* **REQUIREMENT**
Copy the black hole article starting with "Astronomers have discovered" and going on through "around its equator.", swapping "Astronomers" for "Researchers" wherever it occurs.

*** Opening SOURCE PASSAGE ***

Astronomers discover first ever ‘silent’ black hole orbiting a fast-spinning star

Scott Sutherland
January 16, 2014

Astronomers have discovered a new first — a 'silent' black hole orbiting around a fast-spinning blue star — and this new discovery hints at a much higher population of these unusual binary star systems in our galaxy.

Roughly 8,500 light years from Earth, there's a star called MWC 656, which is about 10 times the mass of our sun. MWC 656 is what's known as a Be star — hot, bright and blue, and spinning very quickly, roughly 1 million kilometres per hour. That's about 140 times faster than our sun spins, which is impressive for a star so massive, and it's fast enough that the star throws off material from its surface to form a wide disk around its equator.

Astronomers gazing at MWC 656 using two of the optical telescopes at the Canary Island's Roque de los Muchachos Observatory were not only able to see this disk around the star, but they also spied another disk right next to it, which was spinning around a stellae companion. However, they didn't see any light source at the centre of the disk, and measurements of the disk showed it had to be something massive, which pointed to one thing — a black hole.

*** Closing SOURCE PASSAGE ***
*** Opening SUPPLIED ENTRIES ***

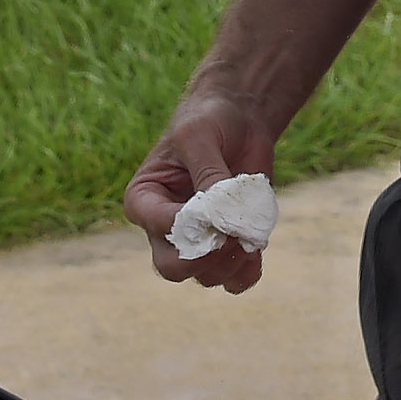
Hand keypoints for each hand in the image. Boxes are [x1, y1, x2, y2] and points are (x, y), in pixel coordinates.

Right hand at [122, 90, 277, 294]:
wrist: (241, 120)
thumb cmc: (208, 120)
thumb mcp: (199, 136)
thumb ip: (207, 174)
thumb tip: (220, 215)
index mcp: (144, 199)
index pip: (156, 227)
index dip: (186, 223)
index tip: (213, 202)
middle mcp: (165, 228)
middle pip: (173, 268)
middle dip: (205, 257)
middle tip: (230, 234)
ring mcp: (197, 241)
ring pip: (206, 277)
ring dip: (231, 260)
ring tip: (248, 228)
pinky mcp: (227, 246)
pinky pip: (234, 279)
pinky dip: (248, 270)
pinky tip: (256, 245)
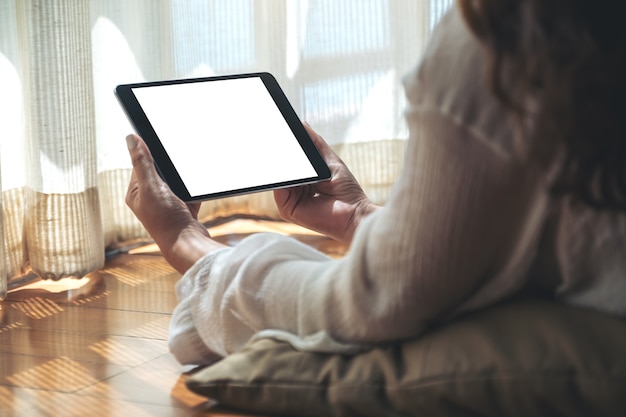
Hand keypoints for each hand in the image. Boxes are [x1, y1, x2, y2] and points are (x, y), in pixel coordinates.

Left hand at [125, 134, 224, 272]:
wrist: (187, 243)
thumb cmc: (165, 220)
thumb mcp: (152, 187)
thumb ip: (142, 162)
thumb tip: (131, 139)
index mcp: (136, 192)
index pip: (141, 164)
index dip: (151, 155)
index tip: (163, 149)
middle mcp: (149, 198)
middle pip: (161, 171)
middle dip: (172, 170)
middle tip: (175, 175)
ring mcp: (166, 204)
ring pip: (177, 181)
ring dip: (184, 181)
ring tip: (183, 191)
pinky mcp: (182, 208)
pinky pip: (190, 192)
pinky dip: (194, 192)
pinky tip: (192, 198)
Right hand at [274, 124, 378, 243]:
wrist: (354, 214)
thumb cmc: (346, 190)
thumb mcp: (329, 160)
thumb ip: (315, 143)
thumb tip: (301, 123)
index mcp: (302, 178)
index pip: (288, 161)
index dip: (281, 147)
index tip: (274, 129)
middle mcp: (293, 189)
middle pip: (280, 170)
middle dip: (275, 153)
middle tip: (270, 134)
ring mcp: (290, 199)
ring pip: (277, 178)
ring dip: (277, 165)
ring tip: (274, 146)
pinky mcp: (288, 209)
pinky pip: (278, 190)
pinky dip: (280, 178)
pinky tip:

*** Closing SUPPLIED ENTRIES ***

* **ANSWER SPACE**
Researchers have discovered a new first — a 'silent' black hole orbiting around a fast-spinning blue star — and this new discovery hints at a much higher population of these unusual binary star systems in our galaxy.

Roughly 8,500 light years from Earth, there's a star called MWC 656, which is about 10 times the mass of our sun. MWC 656 is what's known as a Be star — hot, bright and blue, and spinning very quickly, roughly 1 million kilometres per hour. That's about 140 times faster than our sun spins, which is impressive for a star so massive, and it's fast enough that the star throws off material from its surface to form a wide disk around its equator.